A twenty-channel radio frequency coil for improved magnetic resonance imaging of the optic nerve

The purpose of this thesis was to design and construct a radio frequency (RF) coil array for imaging the optic nerve on a 3 Tesla magnetic resonance imaging (MRI) scanner. The goal of the work was to increase signal-to-noise ratio (SNR) from the eye orbits to the optic chiasm, compared to the SNR of a clinical 12-channel coil design used at our institution for imaging the optic nerve. The coil utilized a mask fiberglass former that allowed a good fit to many different head sizes. The new coil design used 20 channels arranged in a RF coil array, with coils positioned for optimal signal sensitivity along the length of the optic nerve. The 20-channel and commercially available coils were compared with one another based on the achievable SNR along the optic nerve pathway and on their parallel imaging capability.
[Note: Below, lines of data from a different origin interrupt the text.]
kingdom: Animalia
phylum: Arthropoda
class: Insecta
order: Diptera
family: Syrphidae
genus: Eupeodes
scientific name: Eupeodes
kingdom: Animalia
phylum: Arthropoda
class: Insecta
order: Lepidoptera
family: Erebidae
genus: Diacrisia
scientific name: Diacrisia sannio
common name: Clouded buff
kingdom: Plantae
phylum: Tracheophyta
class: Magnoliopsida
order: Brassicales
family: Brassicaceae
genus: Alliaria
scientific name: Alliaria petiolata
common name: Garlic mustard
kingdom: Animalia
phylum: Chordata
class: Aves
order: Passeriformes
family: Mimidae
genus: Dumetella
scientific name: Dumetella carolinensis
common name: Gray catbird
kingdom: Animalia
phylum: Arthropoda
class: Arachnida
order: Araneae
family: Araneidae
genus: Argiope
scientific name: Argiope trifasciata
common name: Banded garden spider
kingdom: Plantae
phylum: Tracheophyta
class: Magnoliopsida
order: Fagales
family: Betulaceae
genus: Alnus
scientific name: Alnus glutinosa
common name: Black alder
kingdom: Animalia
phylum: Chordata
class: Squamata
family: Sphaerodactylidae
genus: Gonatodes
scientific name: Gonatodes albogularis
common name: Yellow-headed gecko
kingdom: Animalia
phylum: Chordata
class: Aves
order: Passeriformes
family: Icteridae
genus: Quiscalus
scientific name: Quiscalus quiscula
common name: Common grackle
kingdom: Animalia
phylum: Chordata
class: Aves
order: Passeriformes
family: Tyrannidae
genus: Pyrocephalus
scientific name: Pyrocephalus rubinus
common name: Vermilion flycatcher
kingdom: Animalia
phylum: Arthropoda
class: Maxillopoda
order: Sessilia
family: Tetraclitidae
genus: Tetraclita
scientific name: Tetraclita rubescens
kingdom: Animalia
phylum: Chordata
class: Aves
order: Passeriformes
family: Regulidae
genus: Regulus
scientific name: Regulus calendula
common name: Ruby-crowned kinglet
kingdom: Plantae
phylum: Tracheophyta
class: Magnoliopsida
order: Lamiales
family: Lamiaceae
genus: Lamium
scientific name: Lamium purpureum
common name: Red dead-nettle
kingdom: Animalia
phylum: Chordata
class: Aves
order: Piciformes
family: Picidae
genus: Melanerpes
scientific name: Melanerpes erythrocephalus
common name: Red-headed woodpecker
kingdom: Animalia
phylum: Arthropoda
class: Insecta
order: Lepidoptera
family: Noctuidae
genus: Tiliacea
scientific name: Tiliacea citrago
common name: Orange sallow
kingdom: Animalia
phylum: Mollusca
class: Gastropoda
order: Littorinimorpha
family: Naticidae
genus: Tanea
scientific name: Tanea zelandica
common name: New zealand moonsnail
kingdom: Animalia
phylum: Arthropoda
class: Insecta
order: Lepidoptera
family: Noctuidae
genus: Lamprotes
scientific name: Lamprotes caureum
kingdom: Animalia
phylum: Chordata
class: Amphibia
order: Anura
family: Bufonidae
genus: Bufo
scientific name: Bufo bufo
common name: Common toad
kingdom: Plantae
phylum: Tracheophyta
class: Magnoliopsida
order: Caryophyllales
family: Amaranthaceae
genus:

The Optic Nerve Coil provided 35% greater SNR at the optic chiasm and ∼300% near the orbit compared with the 12-channel commercial coil. The improved signal-to-noise ratio allowed for higher resolution diffusion tensor imaging, and the increased number of channels and their associated positions allowed for improved parallel imaging capability relative to the current 12-channel commercial coil. Patient images showed plaques in the images that correlated well with patient histories of bilateral and unilateral optic nerve disease. The new 20-channel coil has increased the diagnostic power of MRI for optic neuritis imaging.